*** AVAILABLE RECORDS ***

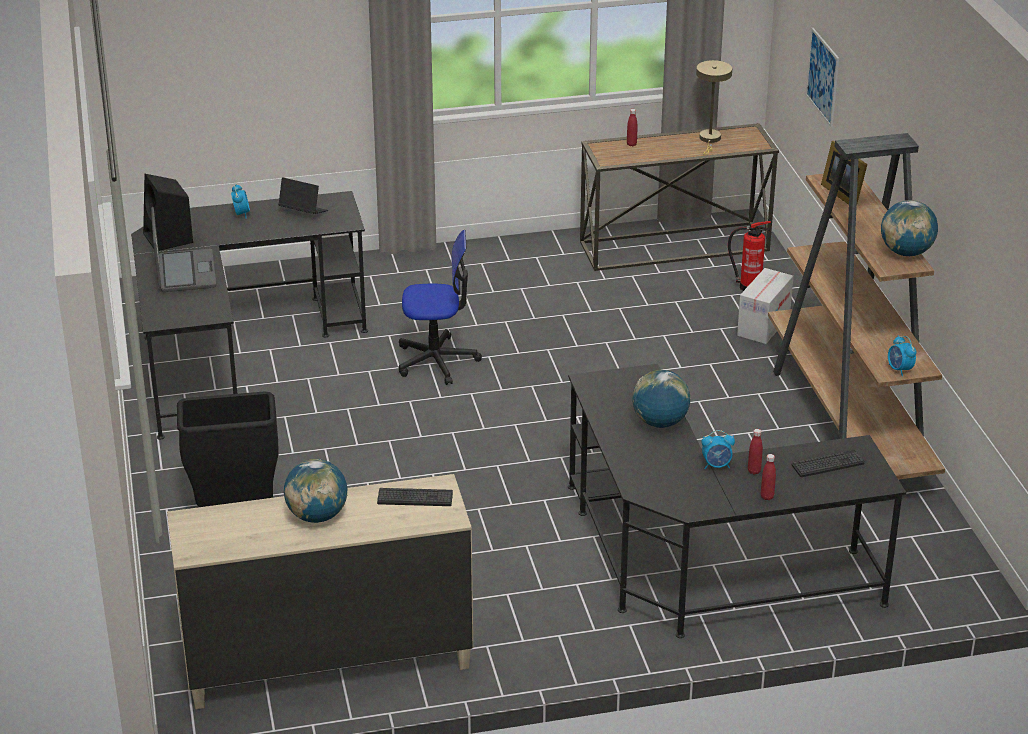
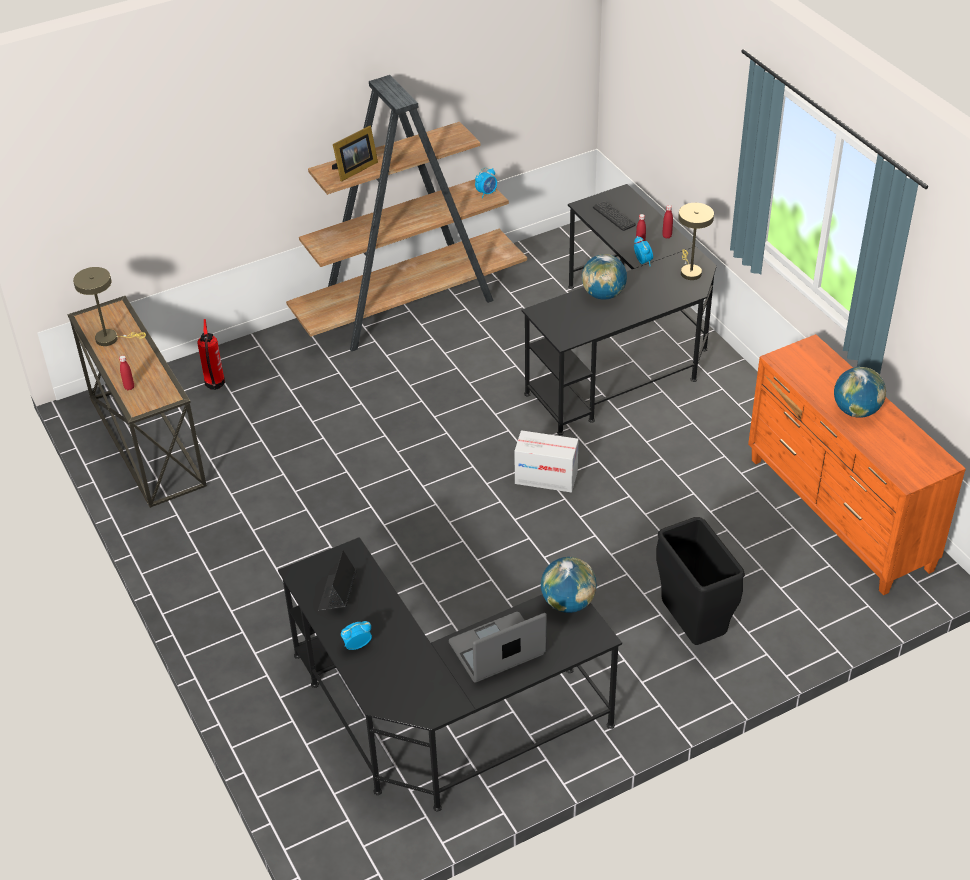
camera: 105 degrees left, 10 degrees up
(169, 238) = (432, 689): black speaker -> none
(326, 661) = (838, 515): beige dresser -> orange dresser
(415, 498) = (801, 368): keyboard -> none
(436, 361) = (403, 558): office chair -> none
(681, 497) = (689, 271): none -> beige table lamp
(763, 325) = (279, 366): cardboard box -> cardboard box (546, 478)
(822, 77) = (158, 186): picture -> none
(906, 252) = (439, 134): globe -> globe (568, 603)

*** End of AVAILABLE RECORDS ***

With the line containing "(326, 661) = (838, 515): beige" as the first, output each line through the final line of the entries above, exactly.

## SOLUTION
(326, 661) = (838, 515): beige dresser -> orange dresser
(415, 498) = (801, 368): keyboard -> none
(436, 361) = (403, 558): office chair -> none
(681, 497) = (689, 271): none -> beige table lamp
(763, 325) = (279, 366): cardboard box -> cardboard box (546, 478)
(822, 77) = (158, 186): picture -> none
(906, 252) = (439, 134): globe -> globe (568, 603)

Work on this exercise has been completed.